SMEs continue to see Hong Kong as a vital international business hub for global trade, with expansion into Northeast Asia and Southeast Asia seen as strategic imperatives


Hong Kong’s prominence as an international trade hub is well established, with 75 percent of respondents highlighting the city’s tax-friendly environment as a major draw. Nearly 70 percent also value Hong Kong’s strategic proximity and access to the Mainland China market, with over half appreciating its robust financial infrastructure, including the free flow of capital and liquid financial markets.


Building on these advantages, numerous companies are strategically establishing themselves in Hong Kong as a gateway to new markets. In fact, 82 percent of the respondents indicated plans to trade with at least one new region within the next six months, with Northeast Asia, Southeast Asia and Europe at the top of the list.

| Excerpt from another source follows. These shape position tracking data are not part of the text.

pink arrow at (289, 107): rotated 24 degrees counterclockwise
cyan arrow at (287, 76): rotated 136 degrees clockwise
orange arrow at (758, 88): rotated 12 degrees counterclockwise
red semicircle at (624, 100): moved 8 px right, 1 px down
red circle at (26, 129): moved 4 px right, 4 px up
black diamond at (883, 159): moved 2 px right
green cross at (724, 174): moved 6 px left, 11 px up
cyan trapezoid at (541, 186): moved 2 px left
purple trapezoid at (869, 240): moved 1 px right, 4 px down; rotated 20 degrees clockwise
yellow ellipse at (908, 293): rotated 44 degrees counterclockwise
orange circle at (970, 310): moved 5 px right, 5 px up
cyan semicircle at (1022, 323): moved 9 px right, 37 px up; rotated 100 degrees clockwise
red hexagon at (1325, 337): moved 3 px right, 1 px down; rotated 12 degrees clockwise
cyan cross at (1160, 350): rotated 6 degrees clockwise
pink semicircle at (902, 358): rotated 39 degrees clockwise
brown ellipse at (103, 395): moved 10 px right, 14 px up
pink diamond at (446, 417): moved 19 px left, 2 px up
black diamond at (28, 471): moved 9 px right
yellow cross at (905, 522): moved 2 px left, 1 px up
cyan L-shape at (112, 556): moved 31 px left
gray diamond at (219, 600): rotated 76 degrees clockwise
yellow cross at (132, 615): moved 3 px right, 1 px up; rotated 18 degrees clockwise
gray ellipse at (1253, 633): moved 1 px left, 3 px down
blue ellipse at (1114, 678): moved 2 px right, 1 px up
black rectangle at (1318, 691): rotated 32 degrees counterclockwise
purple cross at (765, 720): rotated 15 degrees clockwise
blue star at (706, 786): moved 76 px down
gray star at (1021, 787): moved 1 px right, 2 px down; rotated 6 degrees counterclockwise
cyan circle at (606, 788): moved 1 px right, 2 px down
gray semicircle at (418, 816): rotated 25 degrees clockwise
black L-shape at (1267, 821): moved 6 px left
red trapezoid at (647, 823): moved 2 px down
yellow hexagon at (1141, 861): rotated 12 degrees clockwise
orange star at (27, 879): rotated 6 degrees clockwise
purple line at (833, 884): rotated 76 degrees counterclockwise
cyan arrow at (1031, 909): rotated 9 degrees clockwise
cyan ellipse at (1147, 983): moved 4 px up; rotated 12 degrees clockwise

The rising costs of doing business and the complexities of managing global money movement add to the challenges


Global supply chain disruptions and inflationary pressures have posed significant challenges for trading businesses as they strive to remain competitive. 55 percent of the respondents identified rising operational costs, particularly in supply chain and logistics, as a top concern. Additionally, 51 percent reported increasing difficulties in managing local and international cash flow, especially when cross-border transactions are complicated by varying regulatory requirements and currency risks.

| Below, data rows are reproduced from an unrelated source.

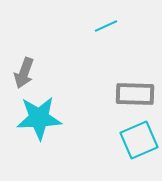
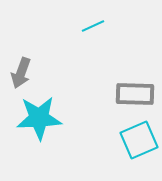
cyan line: moved 13 px left
gray arrow: moved 3 px left
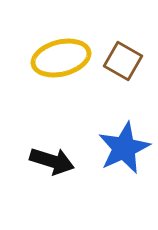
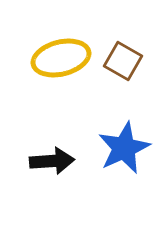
black arrow: rotated 21 degrees counterclockwise
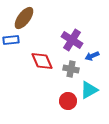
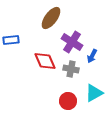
brown ellipse: moved 27 px right
purple cross: moved 2 px down
blue arrow: rotated 40 degrees counterclockwise
red diamond: moved 3 px right
cyan triangle: moved 5 px right, 3 px down
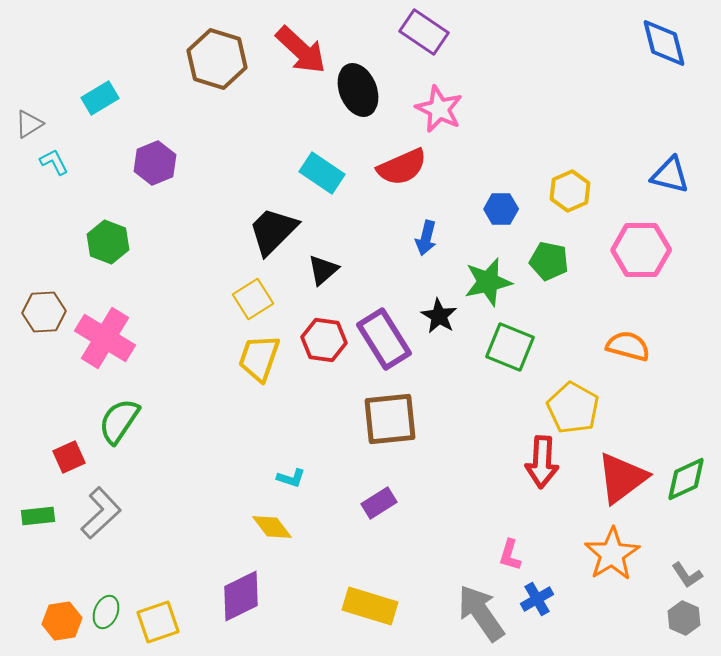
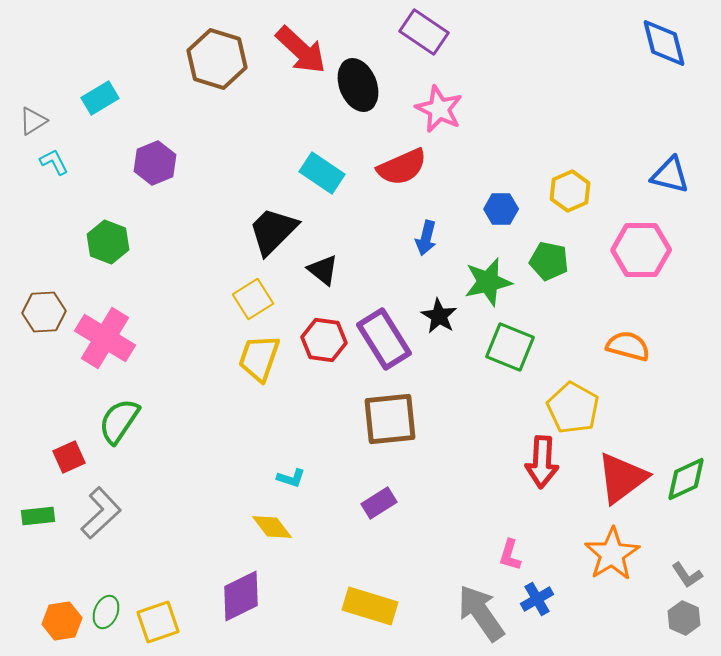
black ellipse at (358, 90): moved 5 px up
gray triangle at (29, 124): moved 4 px right, 3 px up
black triangle at (323, 270): rotated 40 degrees counterclockwise
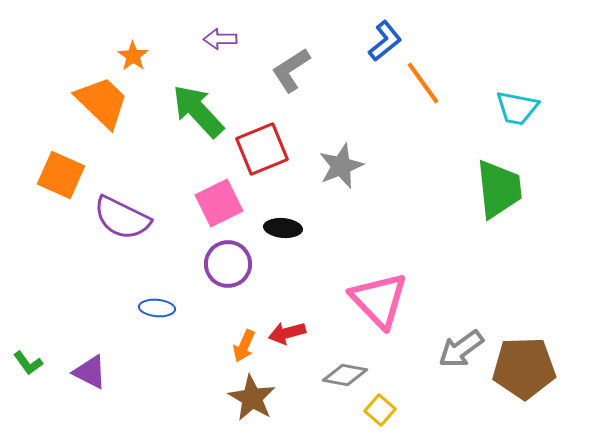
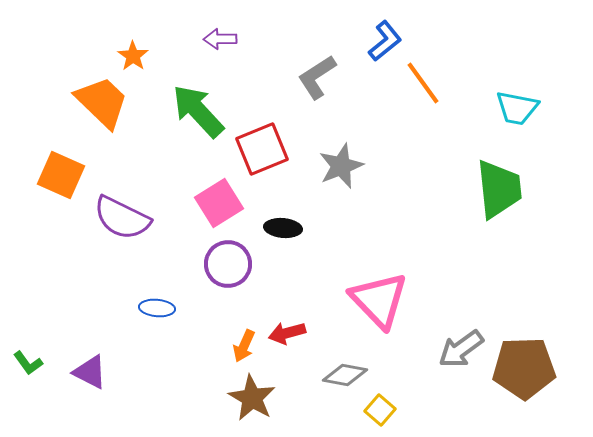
gray L-shape: moved 26 px right, 7 px down
pink square: rotated 6 degrees counterclockwise
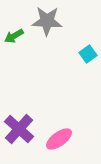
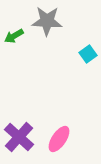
purple cross: moved 8 px down
pink ellipse: rotated 20 degrees counterclockwise
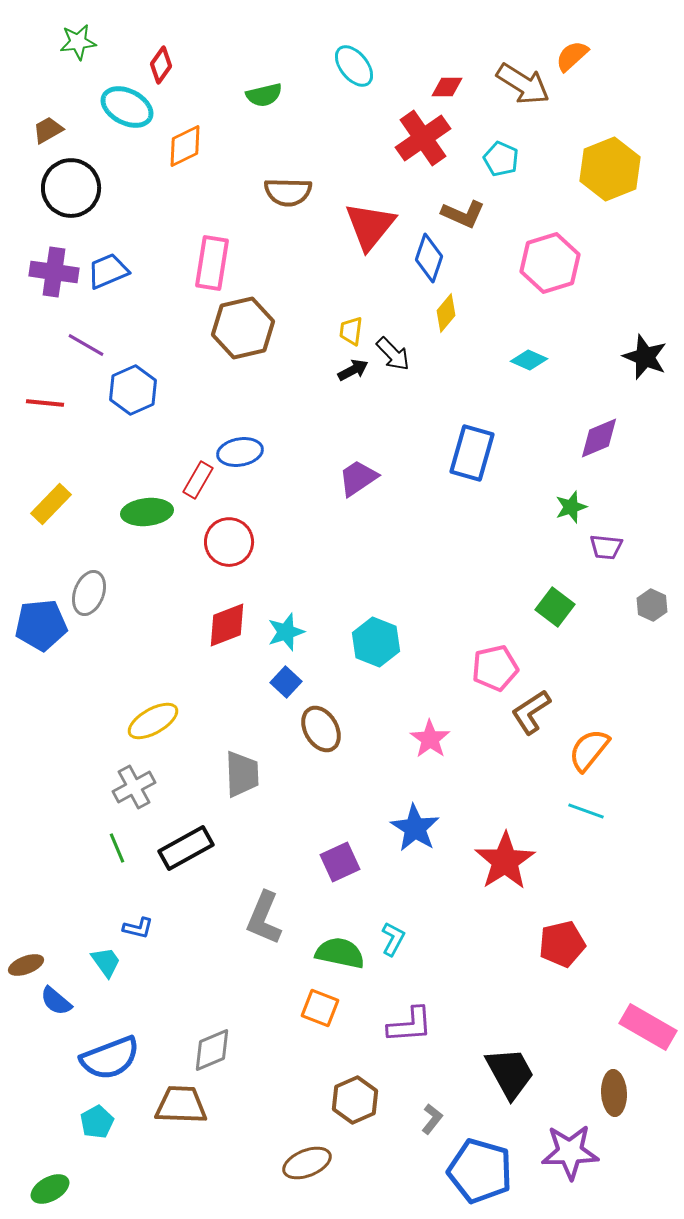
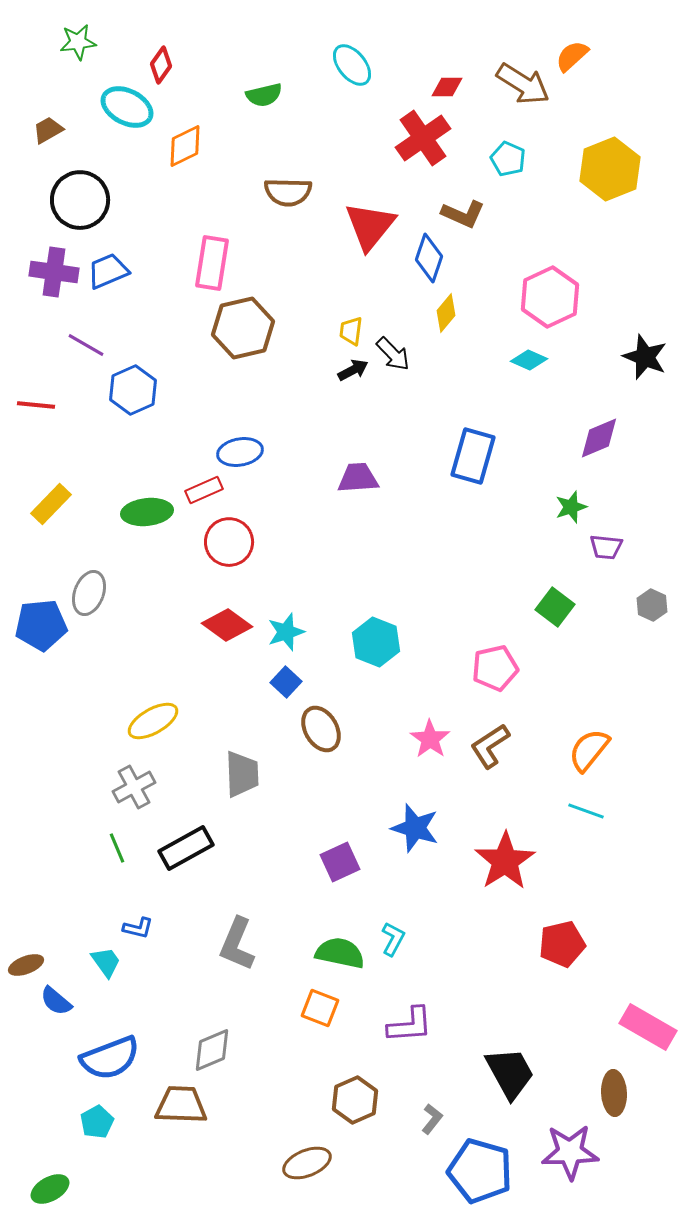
cyan ellipse at (354, 66): moved 2 px left, 1 px up
cyan pentagon at (501, 159): moved 7 px right
black circle at (71, 188): moved 9 px right, 12 px down
pink hexagon at (550, 263): moved 34 px down; rotated 8 degrees counterclockwise
red line at (45, 403): moved 9 px left, 2 px down
blue rectangle at (472, 453): moved 1 px right, 3 px down
purple trapezoid at (358, 478): rotated 30 degrees clockwise
red rectangle at (198, 480): moved 6 px right, 10 px down; rotated 36 degrees clockwise
red diamond at (227, 625): rotated 57 degrees clockwise
brown L-shape at (531, 712): moved 41 px left, 34 px down
blue star at (415, 828): rotated 15 degrees counterclockwise
gray L-shape at (264, 918): moved 27 px left, 26 px down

In response to these challenges, nearly half of the respondents are actively seeking ways to cut costs associated with logistics and inventory, professional fees, office rent and utilities, and financial market volatilities, including banking fees, payment transaction costs and foreign exchange fluctuations.


“In today’s fast-paced import and export environment, the demand for innovative solutions is growing as businesses seek to overcome inefficiencies. At FedEx, we are committed to helping businesses navigate these challenges by offering flexible logistics solutions for express and freight shipments. We also collaborate with like-minded industry partners, such as Airwallex, a financial platform that streamlines complex cross-border payment operations, supporting our customers’ cross-market activities,” said Anthony Leung, Managing Director, FedEx, Hong Kong and Macau.

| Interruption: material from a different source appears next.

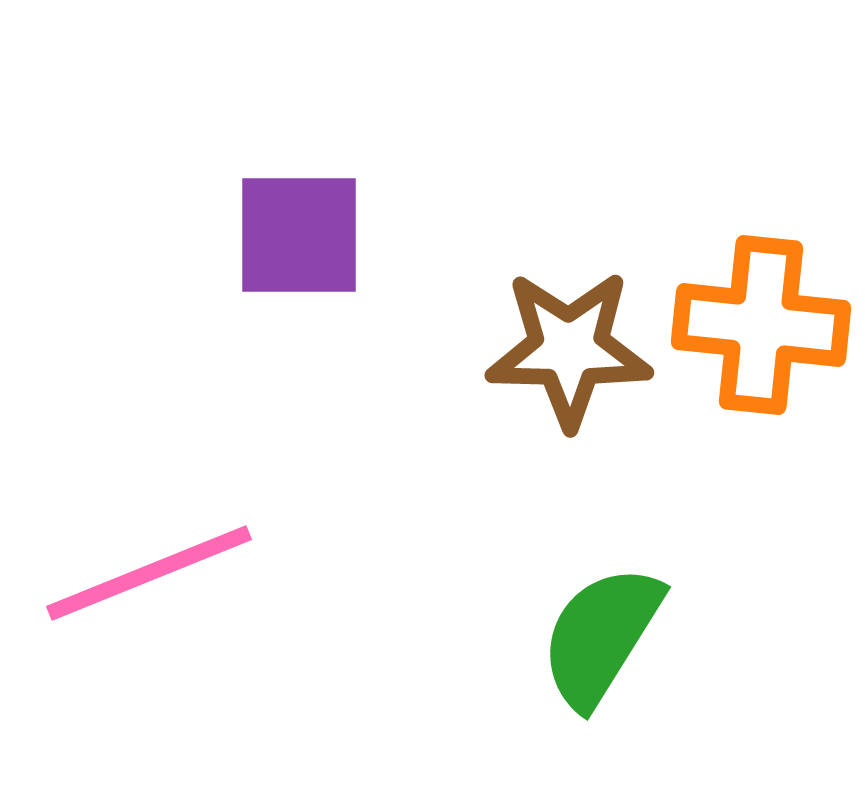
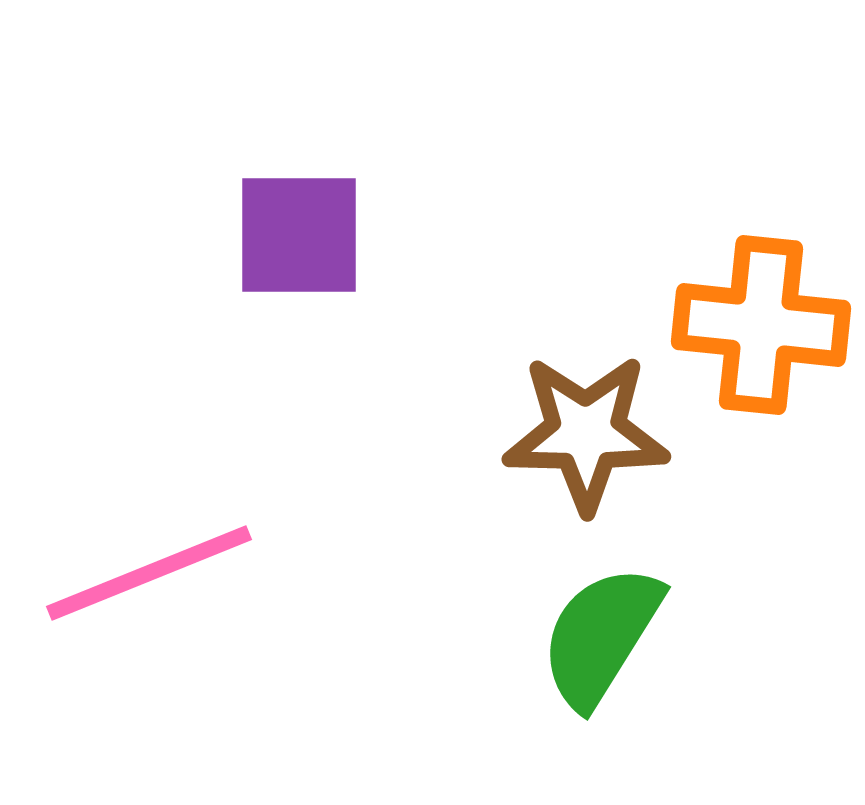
brown star: moved 17 px right, 84 px down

Digitisation of finances and market expansion via eCommerce are critical investments for future success


Businesses recognise the potential of emerging technologies and solutions and plan to invest in the automation and digitisation of finances, global eCommerce platforms and marketing and CRM technology over the next three years. Notably, 40 percent of respondents identified their companies as pioneering innovators eager to experiment with new technologies to enhance their operations.


Among the three in four respondents already using fintech for payments, 92 percent expressed satisfaction with the pay-in, pay-out and FX services provided by fintechs, demonstrating the effectiveness and reliability of these solutions in enhancing financial operations. As cross-border trade accelerates, the advantages of digital payment and fintech solutions are becoming increasingly evident for SMEs’ bottom lines. An overwhelming majority (90 percent) are open to incorporating more fintech solutions for FX and international transfer services.


"Fintech adoption is delivering significant benefits to SMEs, particularly in trading. As a leading fintech in Hong Kong, Airwallex empowers trading companies with financial solutions that streamline operations, simplify payments and unlock new global opportunities, enabling them to conduct business across over 150 regions and in more than 60 currencies," Chan added.